Segment Start: Text excerpt

Have you ever thought about redeeming your time? Paul wrote to the Ephesians that they should be “Redeeming the time, because the days are evil” (Ephesians 5:16, KJV). The book of Ecclesiastes has a lot to say about the time that we waste on things that won’t last (“vanity of vanities, all is vanity!”); but it concludes with what gives meaning to our lives, “fear God and keep His commandments” (Eccl. 12:13). While there are things that we ordinarily do that are truly important to sustain ourselves and meet the needs of our families, do I really need to list the many ways that tend to just “kill” time? Instead of killing time, let’s redeem it. Let’s use it to promote the Gospel, help those in need, encourage the church, and “…store up for yourselves treasures in heaven, where neither moth nor rust destroys, and where thieves do not break in or steal” (Matthew 6:20). Grow beyond personal redemption and redeem your time, too.

Segment End: Text excerpt

Aim of the exercise: Pick up the passage on redeeming time after its last sentence and continue writing it. The data below comes from a separate, unrelated source.

Segment Start: Extracted material

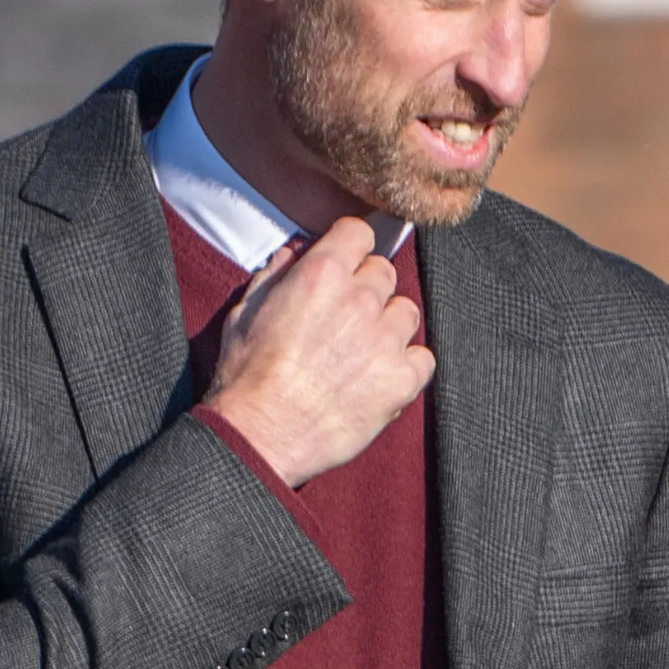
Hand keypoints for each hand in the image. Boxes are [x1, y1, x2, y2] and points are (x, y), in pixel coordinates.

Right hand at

Segment End: Extracted material
Segment Start: Extracted material

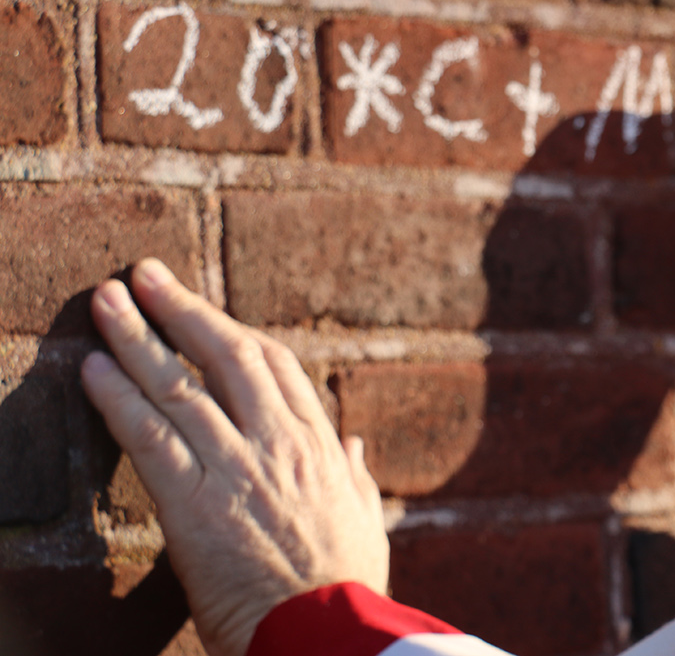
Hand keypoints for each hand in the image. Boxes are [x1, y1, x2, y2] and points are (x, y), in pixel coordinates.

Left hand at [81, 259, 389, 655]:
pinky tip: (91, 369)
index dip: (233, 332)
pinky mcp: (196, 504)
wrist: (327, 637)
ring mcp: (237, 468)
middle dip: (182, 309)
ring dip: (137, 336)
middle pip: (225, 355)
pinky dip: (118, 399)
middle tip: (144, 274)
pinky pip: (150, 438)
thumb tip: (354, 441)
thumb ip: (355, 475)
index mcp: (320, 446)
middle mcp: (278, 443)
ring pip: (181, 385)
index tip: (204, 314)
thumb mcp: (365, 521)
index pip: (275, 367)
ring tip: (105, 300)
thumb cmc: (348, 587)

Segment End: Extracted material

Reply:
And let’s also redeem our talents and opportunities. Moses had been trained in leadership in the palace of the Pharaoh, but by Exodus 3, he was content with using all that talent as a shepherd in the middle of the wilderness. Esther had been elevated to queen of Persia, but when the chance to rescue her people first presented itself to her, she wanted to pass on it. The apostle Paul in Romans 12:6-8 encourages the Christian in Rome (and everywhere) to use the talents and opportunities the Lord gives to us with our whole heart and at full capacity in His service—redeem the talents and opportunities.
Full redemption is about more than a saved soul. It is also about living a redeemed life, using our stuff in redeemed ways, spending our time in redeemed hours, and engaging our skills, talents, and opportunities with redemption in mind. Live a fully redeemed life!